Creating the resource blocks with for_each #
So now that we have the extra local variables we need, we can build the managed disk and the disk attachment blocks using our for_each meta-argument. As you can see, I want to name my disk objects in azure with the name of the VM they are associated with followed by DSK and a two-digit number. So the format("${var.vm_name}-DSK-%02d", each.key) function below is creating this name.
First is the managed_disk block, the for_each block can use either a map or a set of strings as input. In our case, because the disk object is already a map we can use it for the loop. We’re using the key (the indexed disk number) to name the disk object, and then the value is the size of the disk so we can use that directly. You can see these referenced in the each.key and each.value references below:
resource "azurerm_managed_disk" "managed_disks" {
for_each = var.data_disks
name = format("${var.vm_name}-DSK-%02d", each.key)
disk_size_gb = each.value
resource_group_name = "my_resource_group"
location = "eastus"
storage_account_type = "Premium_LRS"
create_option = "Emtpy"
}
Then using the local.luns variable we built earlier we can attach each disk. Notice that we can reference each managed disk by using managed_disks[each.key], and then in order to map the correct lun to each disk, we just use the lookup function on the luns variable we create to assign the lun based on the disk name we generate with our format function:
resource "azurerm_virtual_machine_data_disk_attachment" "disk_attach" {
for_each = azurerm_managed_disk.managed_disks
virtual_machine_id = var.vm_id
managed_disk_id = azurerm_managed_disk.managed_disks[each.key].id
caching = "ReadWrite"
lun = lookup(local.luns, format("${var.vm_name}-DSK-%02d", each.key))
}
And then if needed, you can use a regular for loop to generate a map of your disk ids as outputs:
output "vm_managed_disk_ids" {
description = "The id(s) of the data disks attached to the VM"
value = {
for k, disk-id in azurerm_managed_disk.managed_disks : k => disk-id.id
}
}
Final configuration #
I mentioned this earlier on, but as it’s currently configured your configuration could error out if you want to build a VM with no additional disks. This can be fixed by reassigning the data_disks variable locally with an if statement, and then adding another on the disks_attach resource block in case there are no managed_disks created.

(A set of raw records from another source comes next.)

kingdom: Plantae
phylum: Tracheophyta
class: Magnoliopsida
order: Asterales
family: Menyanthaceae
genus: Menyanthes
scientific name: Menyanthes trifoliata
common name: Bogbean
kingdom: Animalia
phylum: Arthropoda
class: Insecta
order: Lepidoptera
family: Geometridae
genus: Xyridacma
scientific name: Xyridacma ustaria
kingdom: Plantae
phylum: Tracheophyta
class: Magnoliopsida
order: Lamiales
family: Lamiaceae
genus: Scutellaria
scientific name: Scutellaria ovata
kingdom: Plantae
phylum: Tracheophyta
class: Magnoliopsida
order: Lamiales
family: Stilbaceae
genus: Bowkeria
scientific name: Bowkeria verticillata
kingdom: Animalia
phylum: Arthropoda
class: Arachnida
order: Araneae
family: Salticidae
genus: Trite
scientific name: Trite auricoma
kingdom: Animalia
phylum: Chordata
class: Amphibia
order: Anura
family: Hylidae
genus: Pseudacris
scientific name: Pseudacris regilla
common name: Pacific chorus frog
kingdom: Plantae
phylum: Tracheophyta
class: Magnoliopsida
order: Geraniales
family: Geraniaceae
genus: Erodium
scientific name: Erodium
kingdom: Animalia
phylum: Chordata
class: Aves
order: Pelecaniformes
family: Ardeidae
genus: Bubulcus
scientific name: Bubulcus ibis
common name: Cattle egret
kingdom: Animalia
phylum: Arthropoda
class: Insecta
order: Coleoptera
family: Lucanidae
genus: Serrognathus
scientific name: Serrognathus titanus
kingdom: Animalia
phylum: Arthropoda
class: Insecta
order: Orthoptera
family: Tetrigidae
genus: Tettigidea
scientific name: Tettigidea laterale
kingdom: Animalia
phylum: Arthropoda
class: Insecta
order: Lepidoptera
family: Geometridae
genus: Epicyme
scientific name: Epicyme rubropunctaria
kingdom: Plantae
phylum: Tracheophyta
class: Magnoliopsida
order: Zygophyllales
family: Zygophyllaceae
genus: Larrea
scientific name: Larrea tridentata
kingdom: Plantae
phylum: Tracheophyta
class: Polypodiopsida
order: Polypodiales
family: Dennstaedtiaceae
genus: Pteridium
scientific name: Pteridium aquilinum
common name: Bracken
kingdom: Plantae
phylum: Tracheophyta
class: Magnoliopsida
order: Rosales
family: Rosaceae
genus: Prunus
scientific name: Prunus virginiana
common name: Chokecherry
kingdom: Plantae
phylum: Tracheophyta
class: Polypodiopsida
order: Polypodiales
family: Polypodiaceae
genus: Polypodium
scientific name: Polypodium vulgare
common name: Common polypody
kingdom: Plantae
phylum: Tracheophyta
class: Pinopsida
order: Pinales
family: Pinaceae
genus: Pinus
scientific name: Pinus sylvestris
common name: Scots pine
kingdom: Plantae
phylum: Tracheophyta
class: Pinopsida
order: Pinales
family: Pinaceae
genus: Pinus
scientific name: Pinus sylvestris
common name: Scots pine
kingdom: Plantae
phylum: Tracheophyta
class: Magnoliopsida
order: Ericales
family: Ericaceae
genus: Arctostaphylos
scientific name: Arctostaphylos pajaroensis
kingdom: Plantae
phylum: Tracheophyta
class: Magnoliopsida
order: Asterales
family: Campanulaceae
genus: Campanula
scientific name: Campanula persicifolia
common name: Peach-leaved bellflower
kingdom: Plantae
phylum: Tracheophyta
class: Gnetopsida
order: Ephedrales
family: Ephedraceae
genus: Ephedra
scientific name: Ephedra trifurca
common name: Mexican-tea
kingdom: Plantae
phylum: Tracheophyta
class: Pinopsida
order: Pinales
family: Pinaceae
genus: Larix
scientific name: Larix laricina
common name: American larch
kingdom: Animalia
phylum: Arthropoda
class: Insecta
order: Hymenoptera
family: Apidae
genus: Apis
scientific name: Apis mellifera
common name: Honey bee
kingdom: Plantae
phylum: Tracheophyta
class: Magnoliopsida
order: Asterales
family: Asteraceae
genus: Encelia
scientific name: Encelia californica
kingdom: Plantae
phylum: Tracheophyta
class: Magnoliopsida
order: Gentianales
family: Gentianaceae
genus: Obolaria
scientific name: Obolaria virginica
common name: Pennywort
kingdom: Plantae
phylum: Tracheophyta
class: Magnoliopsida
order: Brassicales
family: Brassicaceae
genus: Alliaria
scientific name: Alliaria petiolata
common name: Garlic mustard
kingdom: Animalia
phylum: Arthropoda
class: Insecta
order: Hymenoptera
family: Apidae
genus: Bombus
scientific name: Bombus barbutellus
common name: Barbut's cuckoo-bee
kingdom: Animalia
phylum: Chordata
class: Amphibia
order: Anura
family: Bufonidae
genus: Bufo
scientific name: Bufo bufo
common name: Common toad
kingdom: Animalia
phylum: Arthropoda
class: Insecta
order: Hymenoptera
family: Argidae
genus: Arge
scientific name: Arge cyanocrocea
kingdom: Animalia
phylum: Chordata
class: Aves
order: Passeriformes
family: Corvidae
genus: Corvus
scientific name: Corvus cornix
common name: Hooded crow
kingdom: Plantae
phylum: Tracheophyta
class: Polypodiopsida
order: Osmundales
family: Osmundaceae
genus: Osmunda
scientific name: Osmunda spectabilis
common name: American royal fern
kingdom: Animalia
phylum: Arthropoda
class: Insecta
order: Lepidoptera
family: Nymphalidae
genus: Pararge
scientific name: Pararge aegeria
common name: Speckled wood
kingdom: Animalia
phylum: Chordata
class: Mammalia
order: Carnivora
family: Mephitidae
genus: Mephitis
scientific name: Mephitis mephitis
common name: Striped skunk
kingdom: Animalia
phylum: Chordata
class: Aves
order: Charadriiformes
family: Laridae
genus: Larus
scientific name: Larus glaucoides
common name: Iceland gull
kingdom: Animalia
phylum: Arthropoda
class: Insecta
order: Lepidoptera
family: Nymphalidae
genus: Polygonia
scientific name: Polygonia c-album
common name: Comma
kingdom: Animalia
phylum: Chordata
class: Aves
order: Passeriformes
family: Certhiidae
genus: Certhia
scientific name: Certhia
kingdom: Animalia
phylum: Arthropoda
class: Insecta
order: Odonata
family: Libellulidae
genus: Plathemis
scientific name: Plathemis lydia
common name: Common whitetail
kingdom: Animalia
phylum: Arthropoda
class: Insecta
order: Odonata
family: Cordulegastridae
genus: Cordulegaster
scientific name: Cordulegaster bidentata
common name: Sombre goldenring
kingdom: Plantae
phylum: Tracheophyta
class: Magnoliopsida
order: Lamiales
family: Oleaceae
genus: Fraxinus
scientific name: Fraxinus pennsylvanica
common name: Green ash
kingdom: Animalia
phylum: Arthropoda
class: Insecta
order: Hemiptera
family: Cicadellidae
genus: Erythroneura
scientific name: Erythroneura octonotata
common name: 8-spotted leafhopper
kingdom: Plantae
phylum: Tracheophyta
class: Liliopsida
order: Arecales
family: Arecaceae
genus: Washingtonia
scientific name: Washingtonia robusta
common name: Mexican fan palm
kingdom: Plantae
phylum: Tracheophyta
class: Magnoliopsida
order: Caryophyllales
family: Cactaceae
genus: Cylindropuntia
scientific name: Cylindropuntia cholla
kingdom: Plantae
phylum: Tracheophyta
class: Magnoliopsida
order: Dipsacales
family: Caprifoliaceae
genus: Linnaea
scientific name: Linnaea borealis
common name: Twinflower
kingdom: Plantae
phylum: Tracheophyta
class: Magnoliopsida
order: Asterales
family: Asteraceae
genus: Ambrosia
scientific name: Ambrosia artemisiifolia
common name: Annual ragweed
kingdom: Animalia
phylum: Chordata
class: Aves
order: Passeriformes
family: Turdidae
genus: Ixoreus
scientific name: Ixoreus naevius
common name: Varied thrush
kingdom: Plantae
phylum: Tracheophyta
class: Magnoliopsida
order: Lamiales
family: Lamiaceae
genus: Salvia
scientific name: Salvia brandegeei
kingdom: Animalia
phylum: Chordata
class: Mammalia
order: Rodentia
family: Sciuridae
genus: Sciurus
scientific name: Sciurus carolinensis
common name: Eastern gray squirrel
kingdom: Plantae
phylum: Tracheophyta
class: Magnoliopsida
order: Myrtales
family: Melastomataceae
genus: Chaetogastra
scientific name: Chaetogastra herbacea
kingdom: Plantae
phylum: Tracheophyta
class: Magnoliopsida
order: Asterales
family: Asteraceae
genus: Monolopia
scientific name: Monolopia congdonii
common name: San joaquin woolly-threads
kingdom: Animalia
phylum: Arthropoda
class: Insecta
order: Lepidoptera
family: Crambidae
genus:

This is my final config for the example:
locals {
data_disks = var.vm_data_disks == null ? {} : var.vm_data_disks
lun_map = [for key, value in local.data_disks : {
datadisk_name = format("${var.vm_name}-DSK-%02d", key)
lun = tonumber(key)
}]
luns = { for k in local.lun_map : k.datadisk_name => k.lun}
}
resource "azurerm_managed_disk" "managed_disks" {
for_each = var.data_disks
name = format("${var.vm_name}-DSK-%02d", each.key)
disk_size_gb = each.value
resource_group_name = "my_resource_group"
location = "eastus"
storage_account_type = "Premium_LRS"
create_option = "Emtpy"
}
resource "azurerm_virtual_machine_data_disk_attachment" "disk_attach" {
for_each = length(azurerm_managed_disk.managed_disks) < 1 ? {} : azurerm_managed_disk.managed_disks
virtual_machine_id = var.vm_id
managed_disk_id = azurerm_managed_disk.managed_disks[each.key].id
caching = "ReadWrite"
lun = lookup(local.luns, format("${var.vm_name}-DSK-%02d", each.key))
}
Additional Notes #
After some additional testing with different configurations, it looks like you can get away with changing the LUN number on a disk after it’s created and attached. This does destroy and recreate the disk_attachment object, but this appears to be transparent if you are connected to the VM when it occurs. The VM does not restart and no data is lost on the disk.
This means you could just dynamically assign the LUN using a dynamically generated index number if you need to, though in my use case I prefer them not to change.